После нескольких дней постоянного сна мои запасы энергии стали позволять бодрствовать несколько дольше. Мама была превосходным наставником, под ее руководством я не тратила впустую ни времени, ни сил. Когда я не спала, я как губка впитывала знания, а она или давала мне какую-нибудь работу для рук, или помогала делать различные упражнения для всего тела. Но всегда, когда я хотела спать, мы считали, что мой мозг сделал все, что мог, и давали ему возможность поспать, чтобы отдохнуть и усвоить выученное.
Изучать жизнь и находить потерянные папки в своих архивах вместе с Джи-Джи было сказочно интересно. Она быстро усвоила, что мне бессмысленно задавать вопросы, требующие ответа "да" или "нет", если ей нужно узнать, что я думаю. Если речь шла о чем-то, до чего мне не было никакого дела, мне слишком просто было отвлечься от содержания вопроса и сказать первое, что придет в голову. Чтобы убедиться, что я внимательно ее слушаю и действительно стараюсь работать головой, она задавала вопросы, предполагавшие несколько вариантов ответа. Например, она говорила так: "На обед можно сделать суп минестроне", ― и тогда мне приходилось рыться в памяти, пытаясь разобраться, что такое суп минестроне. Когда я понимала, что это такое, она предлагала мне на выбор еще один вариант: "Или поджарить бутерброд с сыром". И снова мне приходилось копаться в памяти, чтобы разобраться, что это такое. Когда образ бутерброда с сыром возникал передо мной и я понимала, что это, она продолжала: "Или сделать салат с тунцом". Я помню, как повторяла про себя: "С тунцом, с тунцом, с тунцом", ― никакого образа не всплывало, и я никак не могла понять, что это. Тогда я спросила: "С тунцом?" А мама ответила: "Тунец ― морская рыба, белое мясо с майонезом, луком и сельдереем". Поскольку я не могла найти в своем архиве папку про салат с тунцом, именно его мы и выбрали на обед.
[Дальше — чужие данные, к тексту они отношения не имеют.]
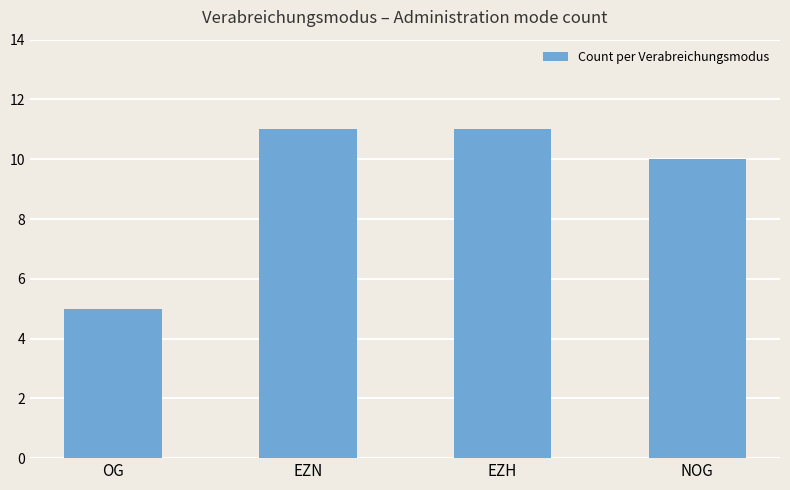

Is it true that the value at EZH is 11?

True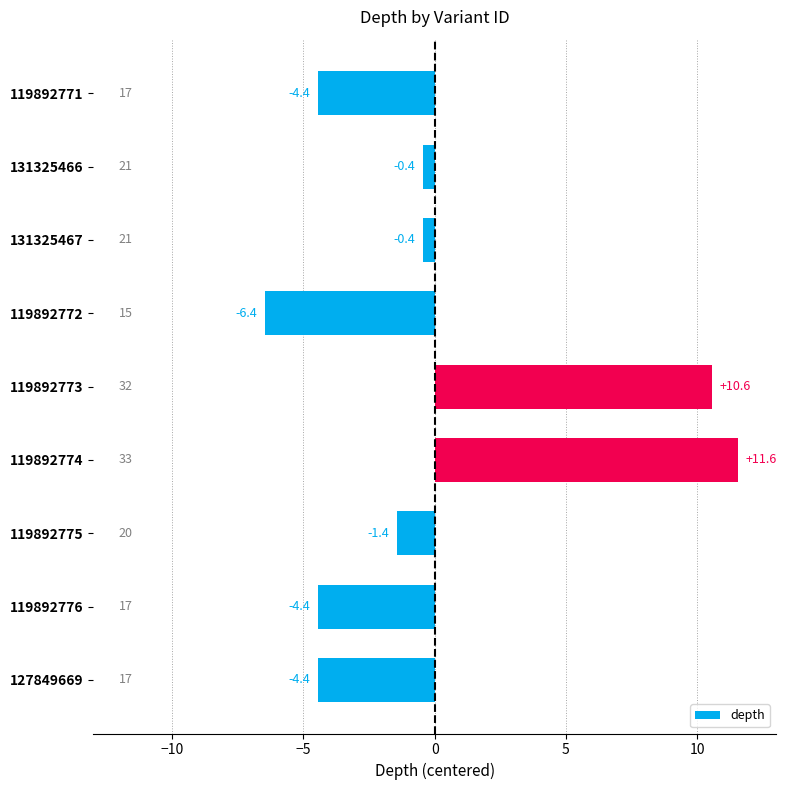

Reading top to bottom, what are all the values shown in this chart?

-4.4	-0.4	-0.4	-6.4	10.6	11.6	-1.4	-4.4	-4.4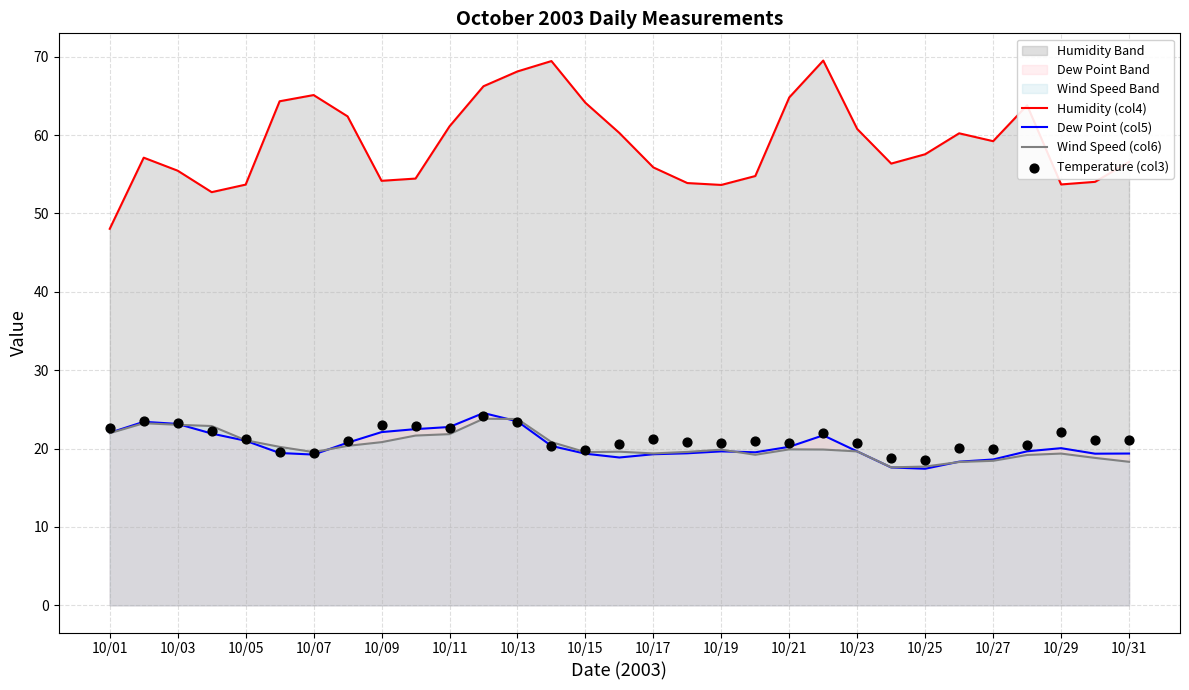

What are all the series names shown in the legend?

Humidity (col4), Dew Point (col5), Wind Speed (col6), Temperature (col3)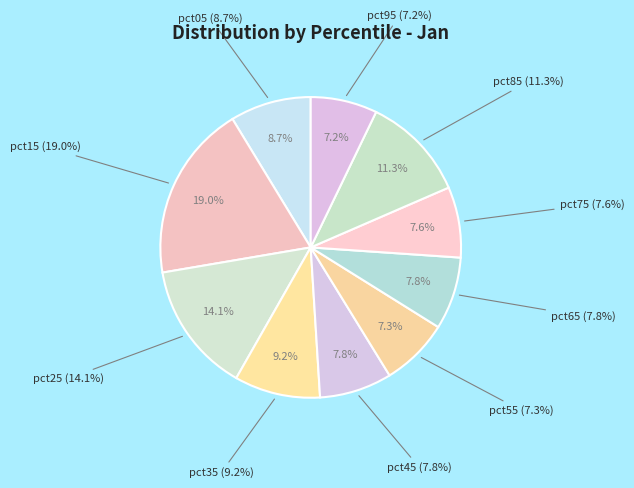

To the nearest percent, what is the difference between the pct95 and pct65 slice percentages?

1%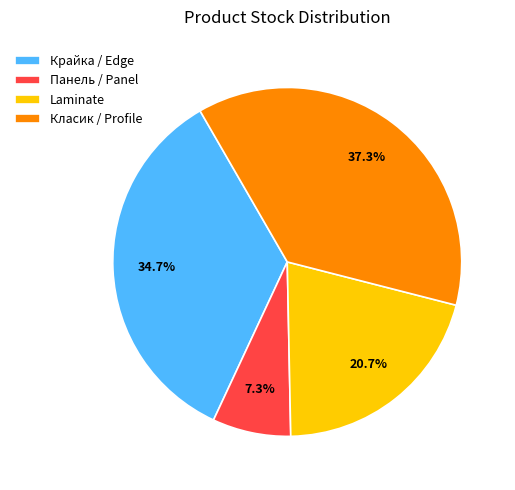

What is the total percentage of Крайка / Edge and Класик / Profile?

72.0%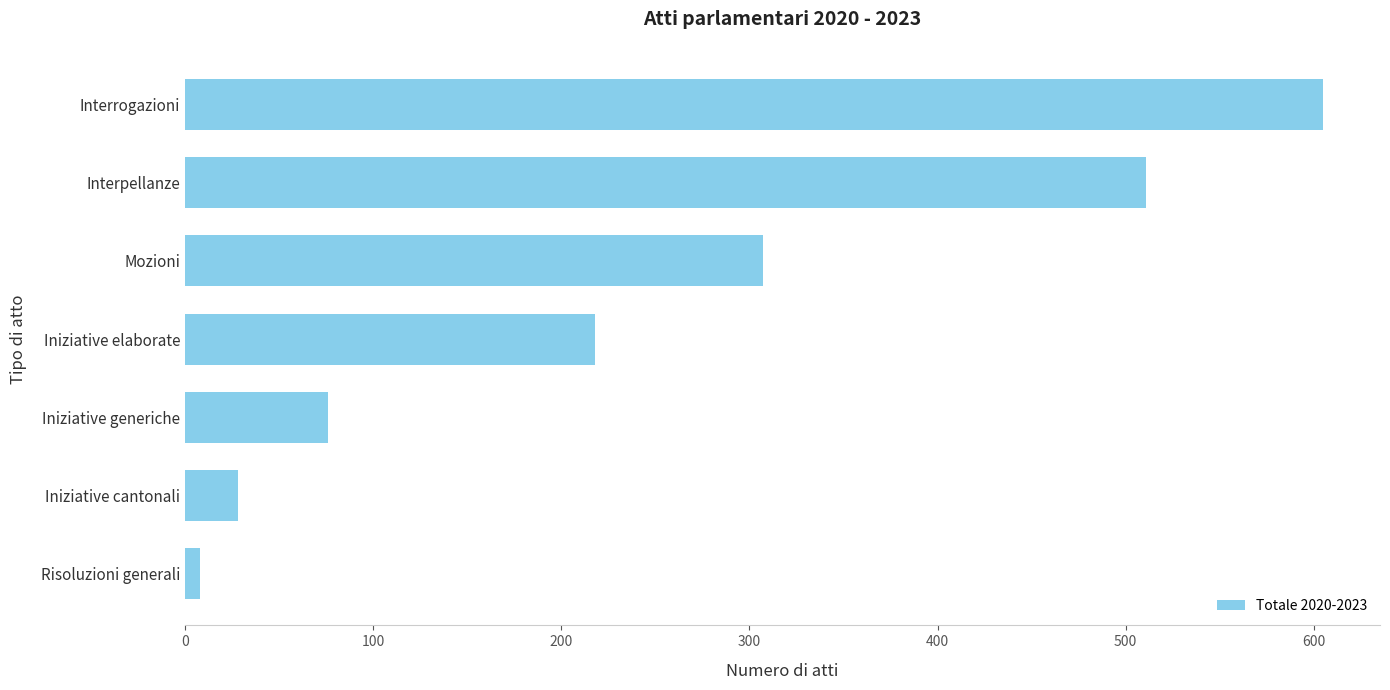

List the labels in order of value, largest first.

Interrogazioni, Interpellanze, Mozioni, Iniziative elaborate, Iniziative generiche, Iniziative cantonali, Risoluzioni generali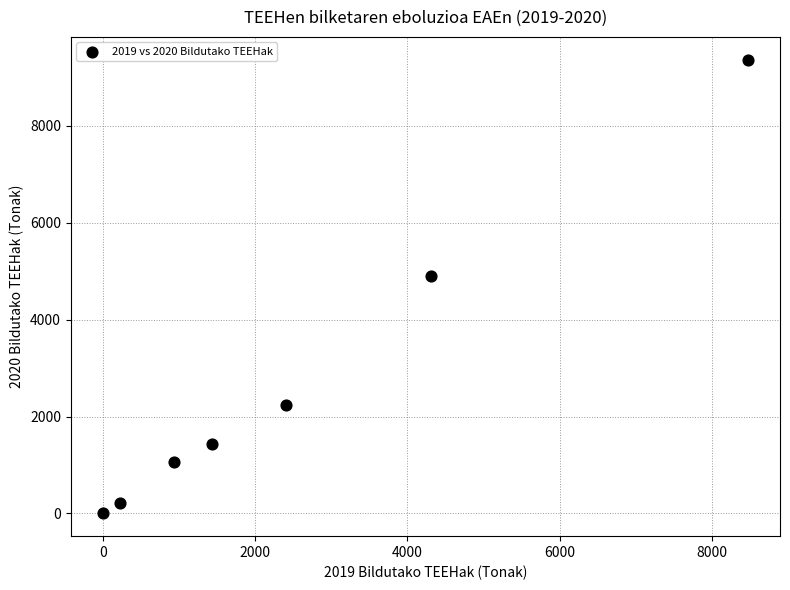

What is the average X value?

2539.4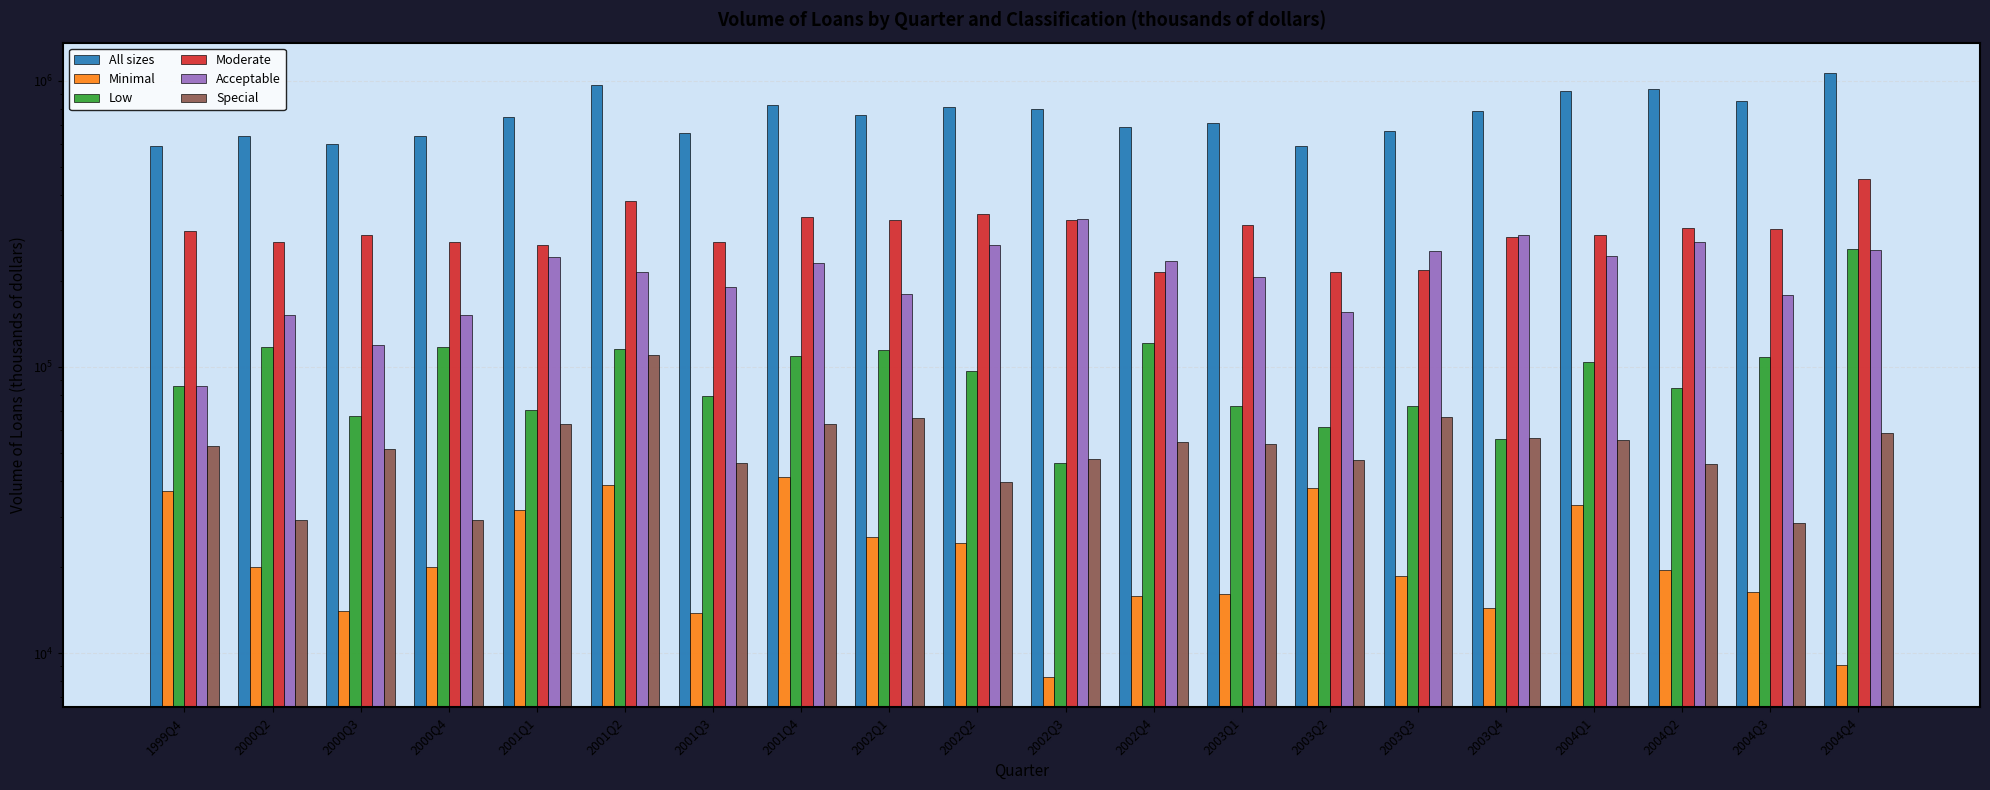

How many groups of bars are there?

20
Телефон звонил не переставая, и Джи-Джи без устали держала всех в курсе моих каждодневных успехов. Ей казалось важным, что было кому рассказать, как хорошо идут дела, а меня, в свою очередь, ободряло ее позитивное отношение к происходящему. День за днем она постоянно рассказывала мне о моих успехах, напоминая, какой большой путь мы уже проделали. Время от времени меня приходили навестить друзья, но Джи-Джи поняла, что общение с людьми истощает запасы энергии, отнимая силы и интерес к работе. Она приняла волевое решение, что восстанавливать работу моего мозга намного важнее, чем принимать гостей, поэтому стояла на страже в дверях и строго отграничивала время общения с посетителями. Телевизор тоже отнимал у меня ужасно много энергии, а по телефону я разговаривать не могла, потому что мое восприятие речи полностью зависело от возможности одновременно читать по губам то, что мне говорили. Мы обе заботились, что бы я делала только то, что способствовало моему выздоровлению, и ничто другое.